Data for processing:

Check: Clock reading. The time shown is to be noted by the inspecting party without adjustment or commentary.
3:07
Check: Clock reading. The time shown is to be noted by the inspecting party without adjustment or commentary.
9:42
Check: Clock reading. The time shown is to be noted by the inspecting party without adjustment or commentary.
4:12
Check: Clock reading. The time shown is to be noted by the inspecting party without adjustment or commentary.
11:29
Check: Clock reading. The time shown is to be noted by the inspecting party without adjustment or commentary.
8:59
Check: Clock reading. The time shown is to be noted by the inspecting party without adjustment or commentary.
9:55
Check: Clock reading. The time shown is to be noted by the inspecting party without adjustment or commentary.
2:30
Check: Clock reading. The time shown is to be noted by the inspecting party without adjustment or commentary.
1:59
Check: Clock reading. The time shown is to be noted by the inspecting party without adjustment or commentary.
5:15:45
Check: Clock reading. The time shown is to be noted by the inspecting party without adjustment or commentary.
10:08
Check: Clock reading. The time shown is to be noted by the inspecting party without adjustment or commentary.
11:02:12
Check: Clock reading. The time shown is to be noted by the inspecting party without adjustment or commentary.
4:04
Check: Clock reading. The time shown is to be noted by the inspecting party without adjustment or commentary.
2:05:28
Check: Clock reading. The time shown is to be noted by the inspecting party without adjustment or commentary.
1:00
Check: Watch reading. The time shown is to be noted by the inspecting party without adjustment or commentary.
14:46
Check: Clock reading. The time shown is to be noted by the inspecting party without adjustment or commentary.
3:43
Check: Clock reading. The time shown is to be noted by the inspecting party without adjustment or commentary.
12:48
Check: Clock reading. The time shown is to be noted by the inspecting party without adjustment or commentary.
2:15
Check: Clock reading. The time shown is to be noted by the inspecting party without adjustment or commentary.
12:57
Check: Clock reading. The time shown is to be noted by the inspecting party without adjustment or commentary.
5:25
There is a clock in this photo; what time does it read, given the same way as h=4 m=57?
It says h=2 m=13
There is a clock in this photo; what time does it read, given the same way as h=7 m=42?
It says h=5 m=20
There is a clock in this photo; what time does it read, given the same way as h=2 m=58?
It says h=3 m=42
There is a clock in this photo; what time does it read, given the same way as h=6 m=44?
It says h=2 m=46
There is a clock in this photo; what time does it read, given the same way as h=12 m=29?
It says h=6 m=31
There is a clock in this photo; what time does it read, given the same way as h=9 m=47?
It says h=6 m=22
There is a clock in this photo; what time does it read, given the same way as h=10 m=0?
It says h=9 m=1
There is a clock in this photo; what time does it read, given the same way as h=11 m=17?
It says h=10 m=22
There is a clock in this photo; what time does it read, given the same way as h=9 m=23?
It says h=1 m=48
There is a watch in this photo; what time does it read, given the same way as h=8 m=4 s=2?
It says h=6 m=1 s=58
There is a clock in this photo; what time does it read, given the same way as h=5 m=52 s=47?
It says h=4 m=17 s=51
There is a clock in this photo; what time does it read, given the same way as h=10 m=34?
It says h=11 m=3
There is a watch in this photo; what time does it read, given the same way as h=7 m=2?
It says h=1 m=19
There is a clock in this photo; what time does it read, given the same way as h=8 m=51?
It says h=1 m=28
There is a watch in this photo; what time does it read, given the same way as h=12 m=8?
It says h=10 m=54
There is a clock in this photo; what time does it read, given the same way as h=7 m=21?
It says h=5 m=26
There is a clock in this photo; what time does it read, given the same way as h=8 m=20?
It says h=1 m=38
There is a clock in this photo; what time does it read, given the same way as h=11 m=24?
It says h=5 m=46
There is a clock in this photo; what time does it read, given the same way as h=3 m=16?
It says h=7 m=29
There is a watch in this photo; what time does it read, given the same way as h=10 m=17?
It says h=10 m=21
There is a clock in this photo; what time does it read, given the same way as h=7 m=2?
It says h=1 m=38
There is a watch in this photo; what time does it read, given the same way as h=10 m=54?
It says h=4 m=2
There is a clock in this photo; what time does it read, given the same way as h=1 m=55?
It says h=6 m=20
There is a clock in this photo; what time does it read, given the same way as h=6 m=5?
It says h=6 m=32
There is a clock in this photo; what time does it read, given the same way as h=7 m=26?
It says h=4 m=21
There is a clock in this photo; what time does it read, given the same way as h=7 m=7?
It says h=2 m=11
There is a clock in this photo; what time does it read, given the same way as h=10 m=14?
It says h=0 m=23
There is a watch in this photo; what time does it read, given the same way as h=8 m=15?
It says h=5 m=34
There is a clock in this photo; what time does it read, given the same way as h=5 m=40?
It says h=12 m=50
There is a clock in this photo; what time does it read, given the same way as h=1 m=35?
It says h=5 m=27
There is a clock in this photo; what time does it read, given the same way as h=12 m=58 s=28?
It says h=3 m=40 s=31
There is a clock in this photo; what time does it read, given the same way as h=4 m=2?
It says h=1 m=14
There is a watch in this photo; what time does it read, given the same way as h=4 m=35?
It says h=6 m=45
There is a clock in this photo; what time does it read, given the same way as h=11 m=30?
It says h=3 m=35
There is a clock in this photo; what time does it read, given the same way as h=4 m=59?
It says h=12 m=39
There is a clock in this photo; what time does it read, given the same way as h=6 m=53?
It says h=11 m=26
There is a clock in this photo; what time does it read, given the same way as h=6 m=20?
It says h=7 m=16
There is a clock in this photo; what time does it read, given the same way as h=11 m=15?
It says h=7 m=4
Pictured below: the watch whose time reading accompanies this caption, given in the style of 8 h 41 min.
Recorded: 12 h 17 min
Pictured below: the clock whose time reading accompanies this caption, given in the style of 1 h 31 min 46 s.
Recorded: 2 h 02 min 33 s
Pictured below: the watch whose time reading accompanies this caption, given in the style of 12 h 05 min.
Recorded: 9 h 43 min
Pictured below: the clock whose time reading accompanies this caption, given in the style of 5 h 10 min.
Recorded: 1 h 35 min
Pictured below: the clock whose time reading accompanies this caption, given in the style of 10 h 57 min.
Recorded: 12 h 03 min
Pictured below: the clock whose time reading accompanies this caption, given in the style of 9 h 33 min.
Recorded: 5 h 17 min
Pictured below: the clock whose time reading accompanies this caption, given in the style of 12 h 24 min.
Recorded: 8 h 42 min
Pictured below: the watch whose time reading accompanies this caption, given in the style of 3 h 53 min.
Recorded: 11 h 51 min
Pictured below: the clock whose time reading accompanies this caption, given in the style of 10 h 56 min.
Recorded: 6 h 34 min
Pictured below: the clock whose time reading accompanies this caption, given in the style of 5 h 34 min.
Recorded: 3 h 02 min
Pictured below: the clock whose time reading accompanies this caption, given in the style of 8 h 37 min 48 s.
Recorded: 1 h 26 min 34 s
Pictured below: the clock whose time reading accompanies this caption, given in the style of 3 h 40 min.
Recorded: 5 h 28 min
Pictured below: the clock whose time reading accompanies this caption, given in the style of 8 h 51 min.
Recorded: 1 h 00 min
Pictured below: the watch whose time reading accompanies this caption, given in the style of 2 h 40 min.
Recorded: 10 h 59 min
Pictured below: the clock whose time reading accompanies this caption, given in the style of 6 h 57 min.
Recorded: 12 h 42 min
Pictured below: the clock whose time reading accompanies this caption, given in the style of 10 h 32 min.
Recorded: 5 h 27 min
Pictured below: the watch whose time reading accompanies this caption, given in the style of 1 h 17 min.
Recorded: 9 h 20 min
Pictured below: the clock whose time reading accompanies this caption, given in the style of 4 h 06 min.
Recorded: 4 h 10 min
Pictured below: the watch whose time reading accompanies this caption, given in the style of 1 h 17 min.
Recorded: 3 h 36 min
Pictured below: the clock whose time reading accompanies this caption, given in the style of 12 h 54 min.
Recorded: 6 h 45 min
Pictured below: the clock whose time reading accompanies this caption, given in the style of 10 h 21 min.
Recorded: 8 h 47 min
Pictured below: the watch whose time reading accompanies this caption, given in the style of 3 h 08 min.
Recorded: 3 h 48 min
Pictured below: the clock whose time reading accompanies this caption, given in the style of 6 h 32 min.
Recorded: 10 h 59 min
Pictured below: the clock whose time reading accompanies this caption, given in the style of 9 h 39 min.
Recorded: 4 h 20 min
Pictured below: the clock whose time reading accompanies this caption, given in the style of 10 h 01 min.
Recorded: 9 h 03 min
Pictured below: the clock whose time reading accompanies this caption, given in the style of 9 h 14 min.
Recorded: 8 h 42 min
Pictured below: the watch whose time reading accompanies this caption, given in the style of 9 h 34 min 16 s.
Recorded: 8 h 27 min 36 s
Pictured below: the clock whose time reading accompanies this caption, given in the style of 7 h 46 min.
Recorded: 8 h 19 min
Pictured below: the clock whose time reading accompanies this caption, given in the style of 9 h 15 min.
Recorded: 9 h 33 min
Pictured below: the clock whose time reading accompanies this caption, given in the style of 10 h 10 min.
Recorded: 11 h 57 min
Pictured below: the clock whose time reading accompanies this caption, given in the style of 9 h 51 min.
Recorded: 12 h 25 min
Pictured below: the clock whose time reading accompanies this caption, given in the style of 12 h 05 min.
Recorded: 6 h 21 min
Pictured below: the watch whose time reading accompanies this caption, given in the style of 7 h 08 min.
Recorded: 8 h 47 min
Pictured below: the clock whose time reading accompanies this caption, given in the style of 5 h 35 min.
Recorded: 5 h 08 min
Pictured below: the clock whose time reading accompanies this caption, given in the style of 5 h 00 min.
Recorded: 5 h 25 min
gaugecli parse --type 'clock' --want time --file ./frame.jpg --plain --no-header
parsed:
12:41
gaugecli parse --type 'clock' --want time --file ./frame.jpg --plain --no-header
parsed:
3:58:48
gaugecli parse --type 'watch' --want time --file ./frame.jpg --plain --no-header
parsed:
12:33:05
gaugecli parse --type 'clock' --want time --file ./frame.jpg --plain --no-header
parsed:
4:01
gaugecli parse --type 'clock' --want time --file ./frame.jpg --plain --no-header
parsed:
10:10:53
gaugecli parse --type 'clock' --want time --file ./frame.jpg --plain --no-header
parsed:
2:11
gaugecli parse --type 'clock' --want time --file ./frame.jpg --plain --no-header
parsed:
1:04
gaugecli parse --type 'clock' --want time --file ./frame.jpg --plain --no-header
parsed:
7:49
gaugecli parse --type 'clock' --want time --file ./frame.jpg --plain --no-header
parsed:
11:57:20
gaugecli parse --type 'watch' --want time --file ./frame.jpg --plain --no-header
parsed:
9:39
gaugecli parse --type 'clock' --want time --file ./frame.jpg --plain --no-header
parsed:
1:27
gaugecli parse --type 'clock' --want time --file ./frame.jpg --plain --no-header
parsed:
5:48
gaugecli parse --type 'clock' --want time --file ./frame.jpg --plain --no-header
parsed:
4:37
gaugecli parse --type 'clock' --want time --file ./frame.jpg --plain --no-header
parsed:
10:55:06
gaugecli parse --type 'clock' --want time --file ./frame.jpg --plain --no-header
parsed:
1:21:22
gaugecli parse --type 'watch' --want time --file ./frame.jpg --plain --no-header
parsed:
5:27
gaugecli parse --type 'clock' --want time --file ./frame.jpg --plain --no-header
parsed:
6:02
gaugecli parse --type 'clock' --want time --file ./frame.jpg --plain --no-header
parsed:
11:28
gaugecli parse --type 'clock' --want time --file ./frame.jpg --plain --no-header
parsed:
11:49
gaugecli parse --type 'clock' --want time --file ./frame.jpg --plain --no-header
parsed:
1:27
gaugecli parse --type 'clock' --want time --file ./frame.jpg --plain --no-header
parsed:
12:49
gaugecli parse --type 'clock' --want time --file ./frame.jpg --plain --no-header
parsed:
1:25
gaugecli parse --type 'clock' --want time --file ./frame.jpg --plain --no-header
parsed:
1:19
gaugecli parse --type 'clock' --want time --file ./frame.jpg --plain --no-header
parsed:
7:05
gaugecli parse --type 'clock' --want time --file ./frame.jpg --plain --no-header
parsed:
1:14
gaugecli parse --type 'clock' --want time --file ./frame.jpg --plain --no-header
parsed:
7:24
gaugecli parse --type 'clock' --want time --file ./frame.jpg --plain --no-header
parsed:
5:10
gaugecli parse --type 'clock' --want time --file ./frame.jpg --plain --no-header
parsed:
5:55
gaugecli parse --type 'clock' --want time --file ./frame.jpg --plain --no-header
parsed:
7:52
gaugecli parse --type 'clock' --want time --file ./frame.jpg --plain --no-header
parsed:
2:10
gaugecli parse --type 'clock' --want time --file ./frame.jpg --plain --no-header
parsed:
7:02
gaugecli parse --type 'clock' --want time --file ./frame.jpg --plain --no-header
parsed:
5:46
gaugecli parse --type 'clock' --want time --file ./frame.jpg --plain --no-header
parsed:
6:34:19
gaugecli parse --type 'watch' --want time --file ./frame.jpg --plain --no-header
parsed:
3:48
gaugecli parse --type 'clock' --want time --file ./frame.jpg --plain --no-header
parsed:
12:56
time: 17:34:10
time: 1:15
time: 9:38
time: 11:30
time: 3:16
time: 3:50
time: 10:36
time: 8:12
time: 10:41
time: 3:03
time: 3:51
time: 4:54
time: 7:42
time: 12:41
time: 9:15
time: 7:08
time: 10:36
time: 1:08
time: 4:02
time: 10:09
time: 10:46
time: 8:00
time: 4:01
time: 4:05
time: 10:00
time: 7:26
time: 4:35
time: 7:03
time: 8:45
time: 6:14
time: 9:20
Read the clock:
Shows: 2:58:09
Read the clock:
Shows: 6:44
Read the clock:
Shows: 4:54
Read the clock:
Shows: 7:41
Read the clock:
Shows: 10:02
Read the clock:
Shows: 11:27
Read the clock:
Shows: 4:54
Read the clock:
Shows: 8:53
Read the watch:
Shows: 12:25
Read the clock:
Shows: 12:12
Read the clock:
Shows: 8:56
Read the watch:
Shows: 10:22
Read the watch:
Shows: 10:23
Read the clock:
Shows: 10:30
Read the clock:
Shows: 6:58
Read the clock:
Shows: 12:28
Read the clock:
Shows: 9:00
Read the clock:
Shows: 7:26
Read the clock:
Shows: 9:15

Written request:
Starting at the line that contains "as h=9 m=47?" and ending at the line that contains "It says h=10 m=22", write out those lines again with "photo" changed to "image" and nothing else altered.

Exercise output:
There is a clock in this image; what time does it read, given the same way as h=9 m=47?
It says h=6 m=22
There is a clock in this image; what time does it read, given the same way as h=10 m=0?
It says h=9 m=1
There is a clock in this image; what time does it read, given the same way as h=11 m=17?
It says h=10 m=22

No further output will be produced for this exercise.